Taxpayers who paid late-filing penalties on federal returns due between 2020 and 2023 face a narrow window to recover those charges. The IRS already granted automatic relief for many penalties tied to 2020 and 2021 returns, but filers who missed that round or who believe disaster-related postponement rules cover later tax years must act before July 10 to submit a formal refund request. With just days left, the clock is running on claims that hinge on how broadly federal law allows deadline extensions during declared disasters.
Why the July 10 deadline changes the calculus for late-filing penalties
The IRS took administrative action to provide targeted COVID-era relief, using its authority to waive failure-to-file penalties for eligible 2020 and 2021 returns. In that initiative, described in an official IRS bulletin, the agency automatically reversed certain penalties for taxpayers who filed late but by specified cutoff dates. That program addressed a specific slice of COVID-era penalties, but it did not cover every filer or every tax year in the 2020-through-2023 range. Anyone whose penalty was not automatically removed, or who paid a late-filing charge on a 2022 or 2023 return, now needs to file a separate claim.
The vehicle for that claim is Form 843, officially titled “Claim for Refund and Request for Abatement.” Filers use it to ask the IRS to reverse or refund a penalty they have already paid. The form requires a clear explanation of why the penalty should be removed and supporting facts that tie the taxpayer’s situation to a recognized basis for relief, such as statutory disaster postponements or reasonable cause.
For claims tied to disaster-period extensions, the legal foundation is Section 7508A of the Internal Revenue Code. That statute authorizes the Treasury Secretary to postpone certain tax deadlines when a federally declared disaster is in effect, including filing, payment, and other time-sensitive acts. During the COVID-19 national emergency, the IRS relied on this authority to push back filing and payment due dates for broad categories of taxpayers. The open question is whether courts will read that authority as covering the full span of disaster declarations that stretched well beyond 2021, potentially shielding returns due in 2022 and 2023 from late-filing penalties as well.
Statutory authority and the limits of automatic IRS relief
The text of Section 7508A gives the government broad power to postpone deadlines for “acts” required under the tax code during a federally declared disaster. The IRS used that power to grant extensions during the early phase of the pandemic, issuing notices that shifted the traditional April filing deadline and aligned payment dates with the postponed due dates. Its later administrative relief, announced in FS-2023-28, applied automatic penalty waivers for certain 2020 and 2021 returns in specific circumstances, according to the agency’s own guidance.
What the IRS did not do is extend that automatic treatment to 2022 and 2023 returns in any publicly documented administrative action. Filers seeking relief for those later years are left to argue, through Form 843, that the statutory language itself supports their position. The theory draws on the idea that disaster declarations remained active long enough to cover filing deadlines that fell after the initial emergency measures, and that taxpayers who relied on those declarations should not be penalized for filing on a schedule they reasonably believed was protected.
That argument faces practical limits. The IRS has not publicly endorsed a broad reading that would nullify late-filing penalties for all returns due through 2023, and the agency typically construes disaster postponements by reference to specific notices that define who qualifies and for what period. Without a clear administrative statement, taxpayers must persuade the agency that their circumstances fall within the statute’s reach or be prepared to press the issue in refund litigation if a claim is denied.

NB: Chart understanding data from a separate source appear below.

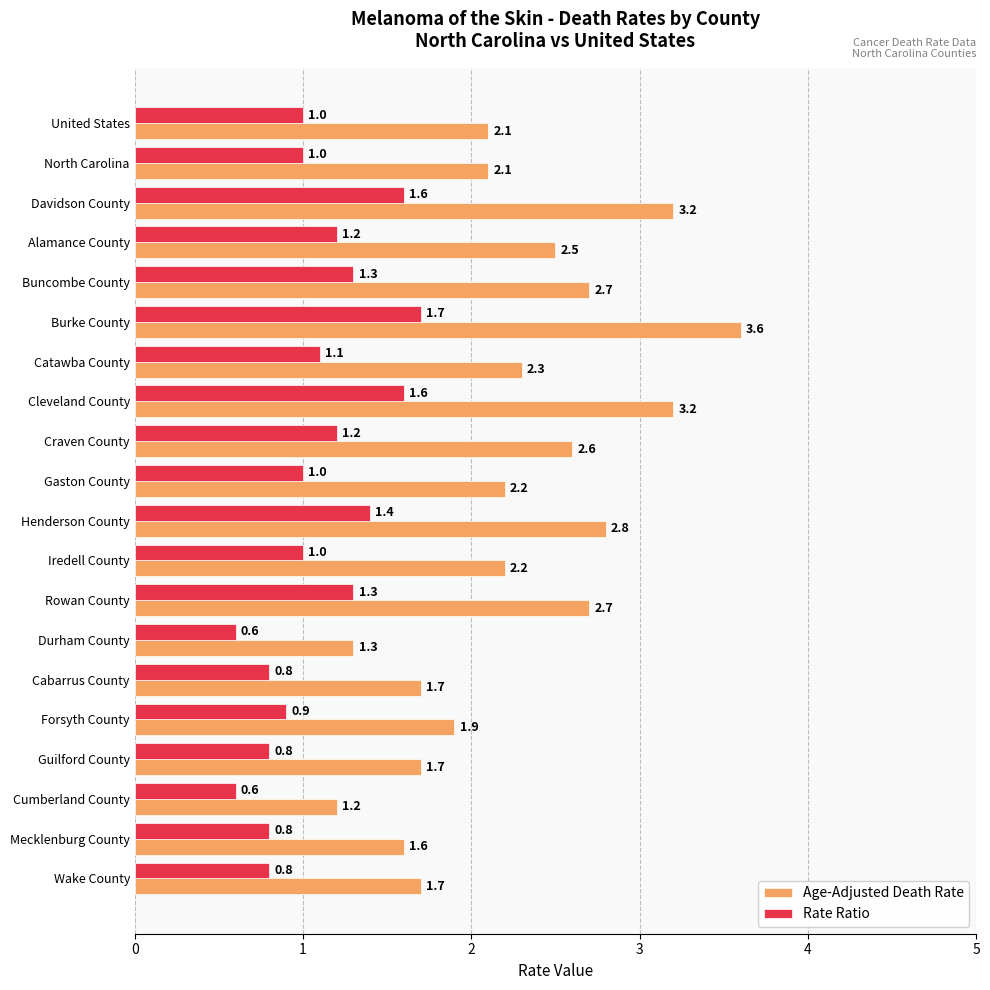

What is the difference between the maximum and minimum values in the Rate Ratio series?

1.1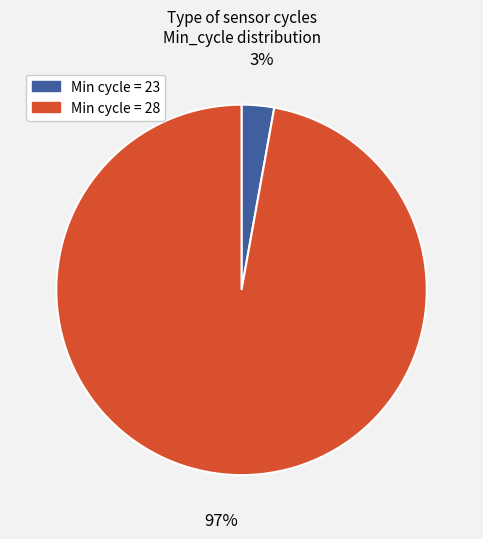

Is there a majority slice in this chart?

Yes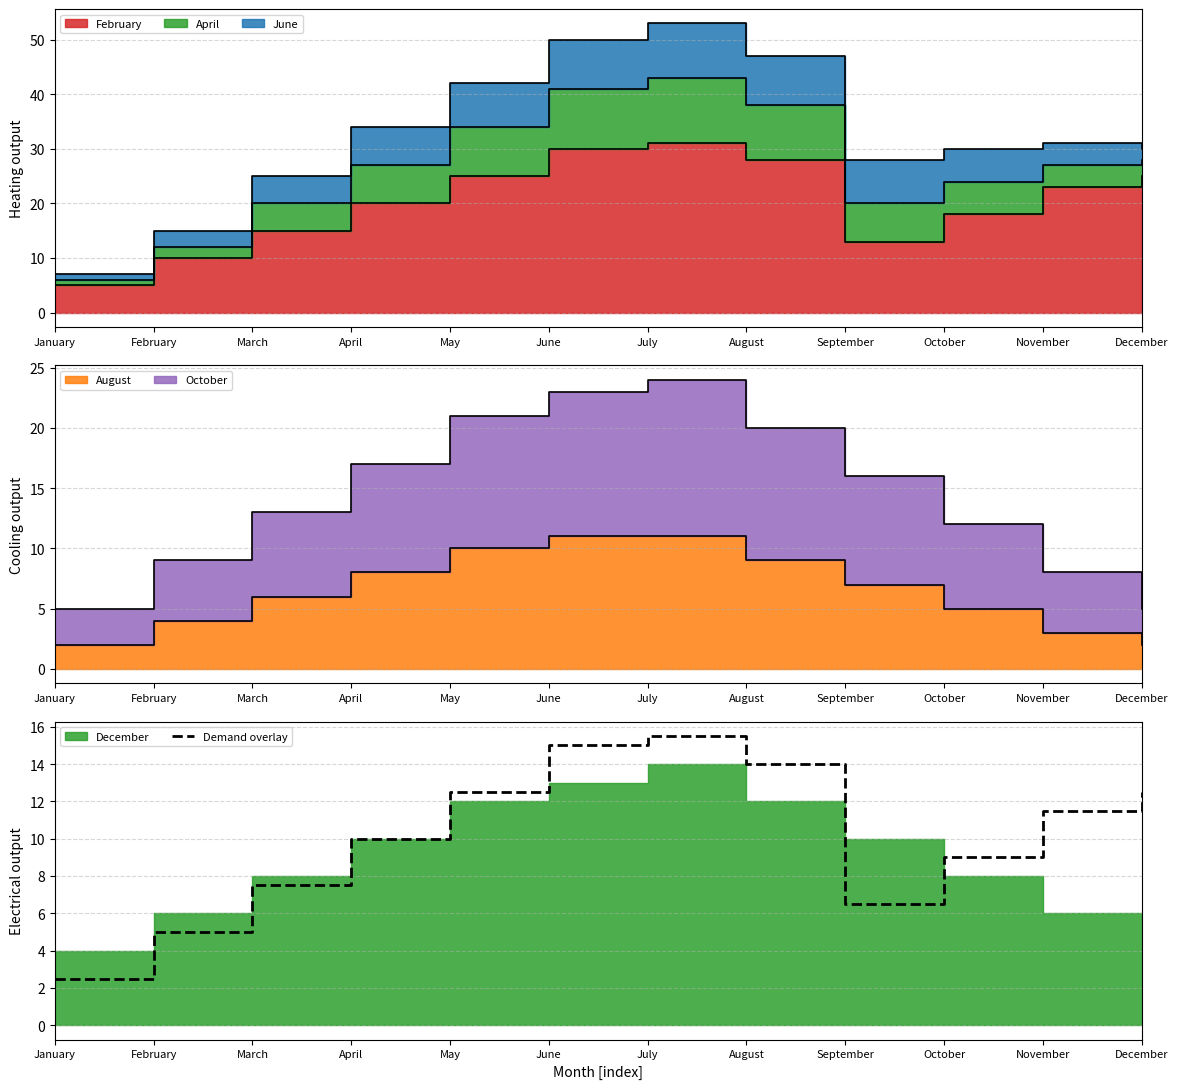

List the labels in order of value, smallest first.

January, February, September, March, October, April, November, May, December, August, June, July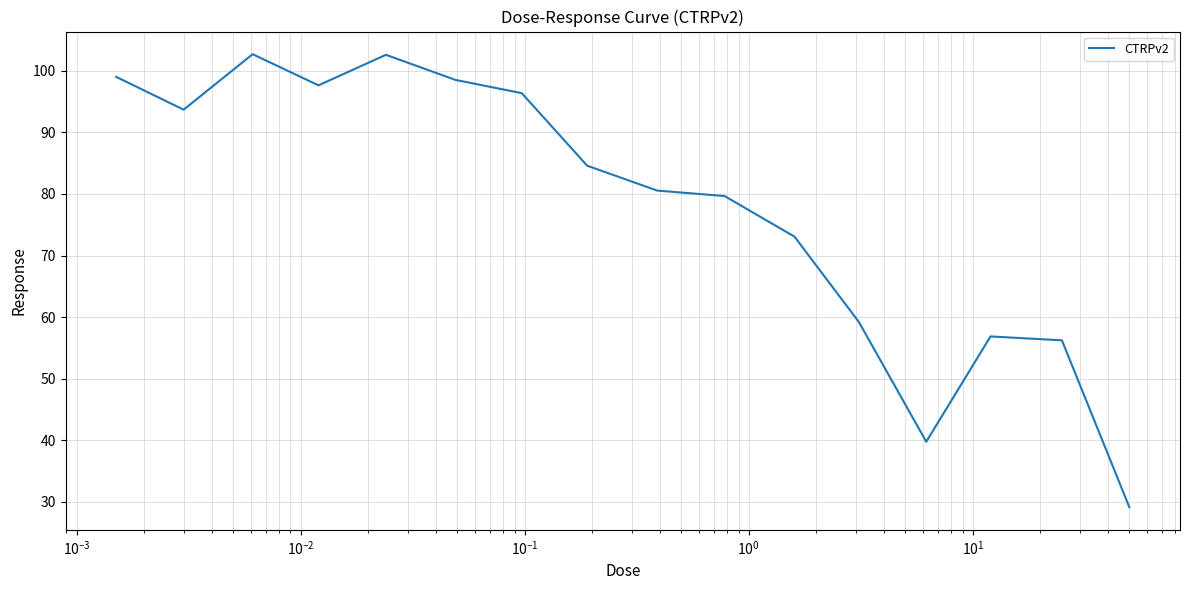

What is the maximum value shown in the chart?

102.7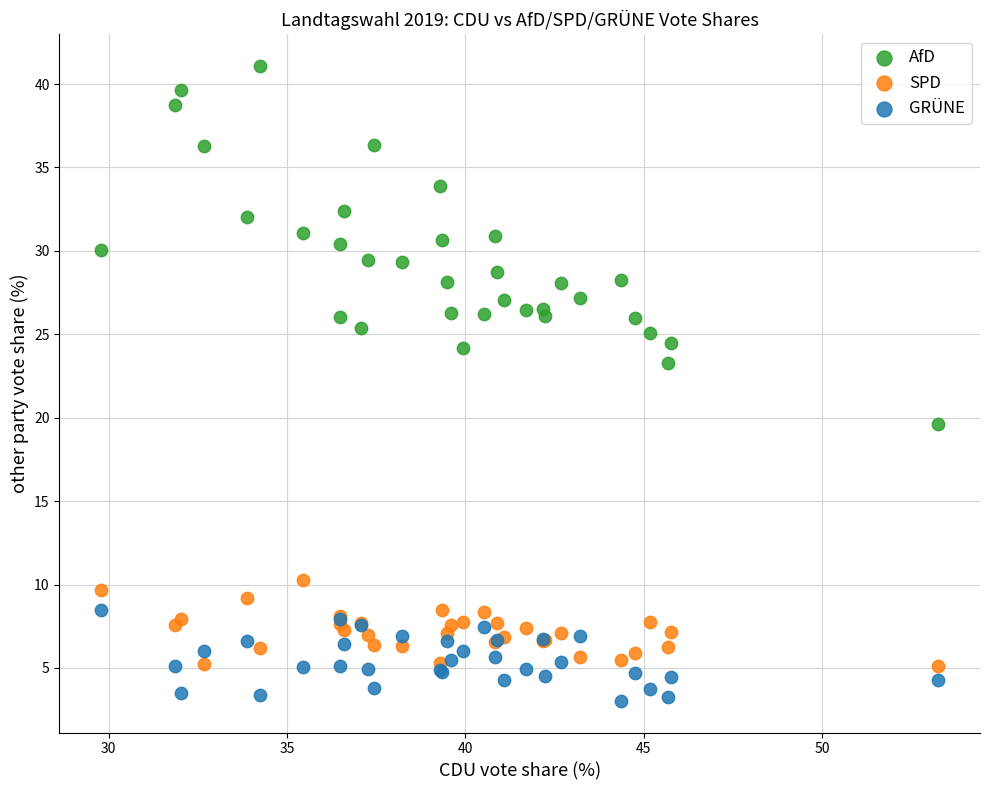

Across all series, what Y value is closest to 22?

23.3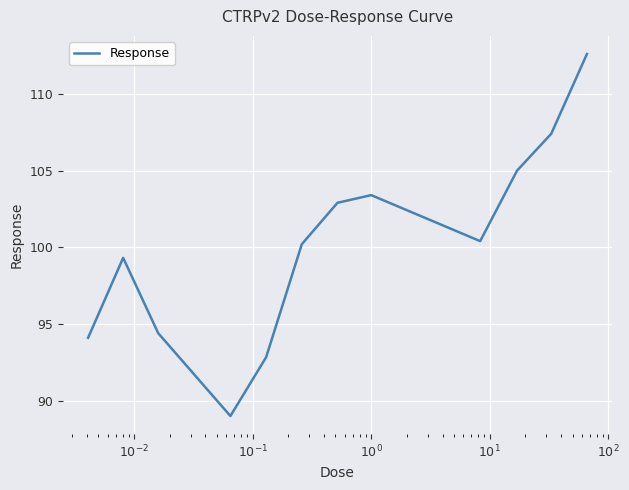

How many values are below 100?

5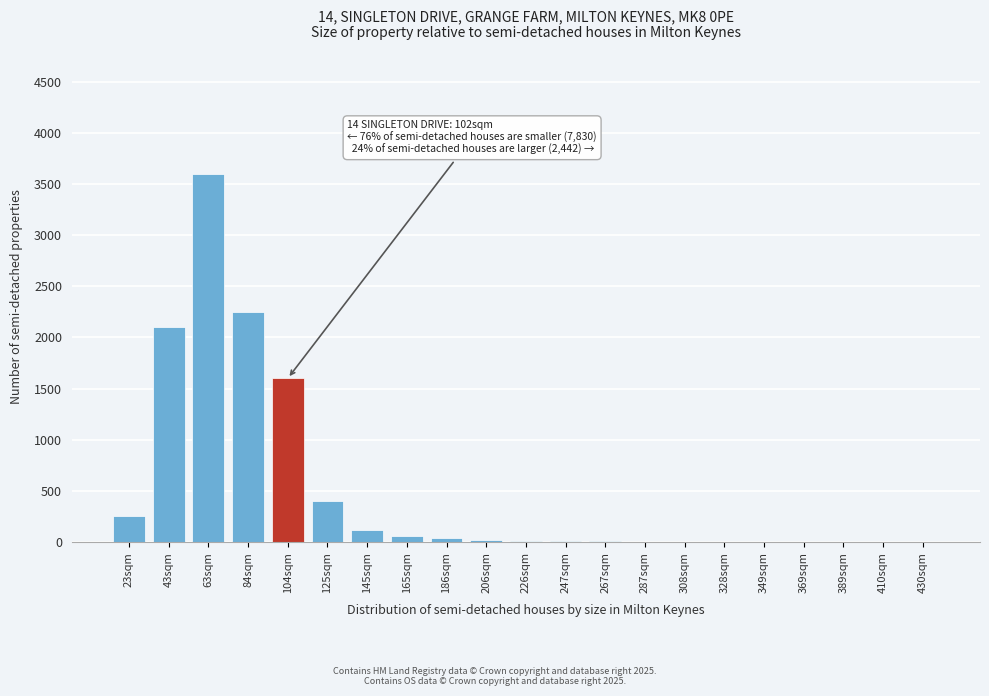

Which label corresponds to the largest value in the chart?

63sqm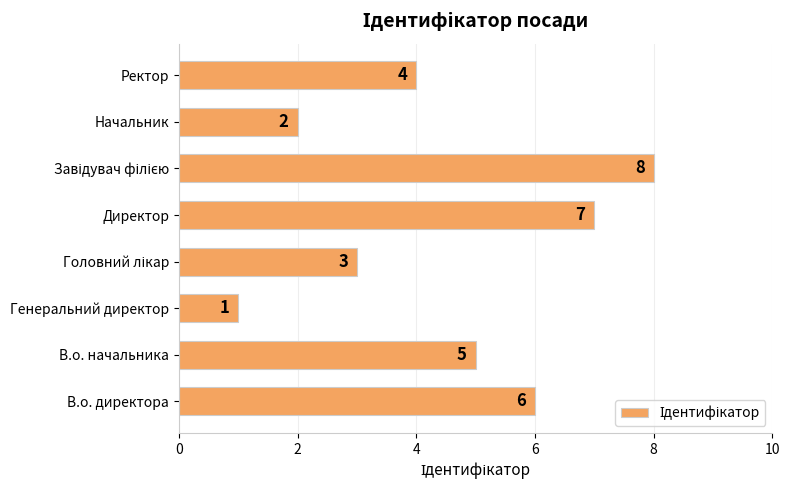

What is the sum of all values?

36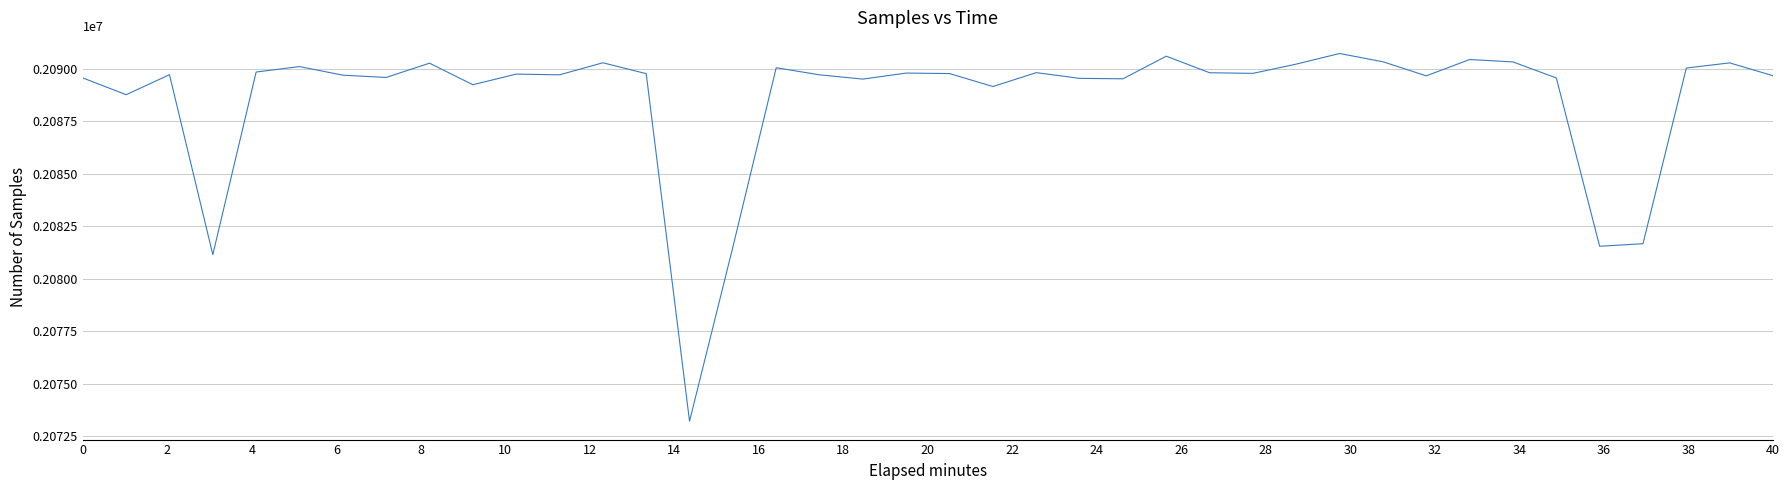

What is the difference between the maximum and minimum values?

17509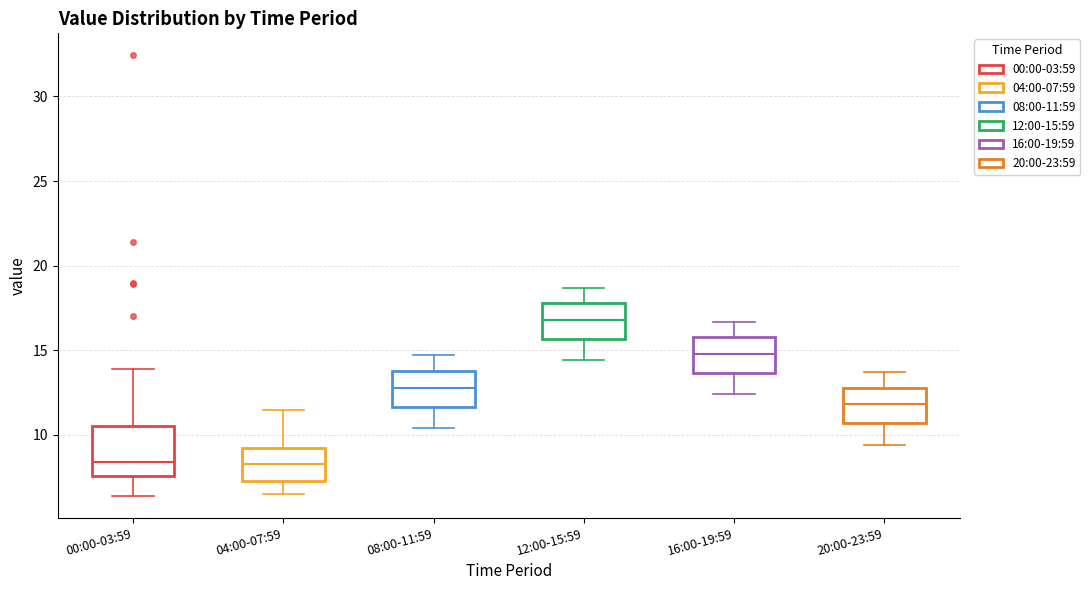

Reading left to right, transcribe this box plot: for each box, give where its median line is, the range the box spans, and where its two whiskers end, as read against the y-axis. The values are not printed on the chart, so give them approximately, as read against the axis.

00:00-03:59: median 8.5, box 7.5 to 10.5, whiskers 6.5 to 14.0
04:00-07:59: median 8.5, box 7.5 to 9.0, whiskers 6.5 to 11.5
08:00-11:59: median 13.0, box 11.5 to 14.0, whiskers 10.5 to 14.5
12:00-15:59: median 17.0, box 15.5 to 18.0, whiskers 14.5 to 18.5
16:00-19:59: median 15.0, box 13.5 to 16.0, whiskers 12.5 to 16.5
20:00-23:59: median 12.0, box 10.5 to 13.0, whiskers 9.5 to 13.5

How to file a timely claim before July 10
Taxpayers who intend to challenge penalties should focus on three steps. First, they need to confirm exactly which penalties were assessed and paid, using IRS account transcripts or prior notices. Second, they must complete Form 843 with a concise statement of facts, identifying the tax period, the type of penalty, and the legal basis for relief, whether that is Section 7508A disaster postponement or another recognized ground. Third, they must mail or otherwise submit the form so it is filed on or before July 10, preserving their rights within the applicable refund window.
Filers can monitor the status of their requests and existing penalties through the IRS’s online account system, accessible via the agency’s account portal. While processing times vary, submitting a complete, well-documented claim improves the odds of a straightforward review. Taxpayers who are unsure how Section 7508A applies to their situation, or who are weighing potential litigation if the IRS denies relief, may wish to consult a tax professional familiar with disaster-related postponement rules.
With the July 10 deadline approaching, the opportunity to revisit COVID-era late-filing penalties is closing. For taxpayers who paid those charges on returns due between 2020 and 2023, filing a timely Form 843 may be the last practical chance to test how far the disaster relief statute reaches and, potentially, to recover money that might otherwise remain with the Treasury.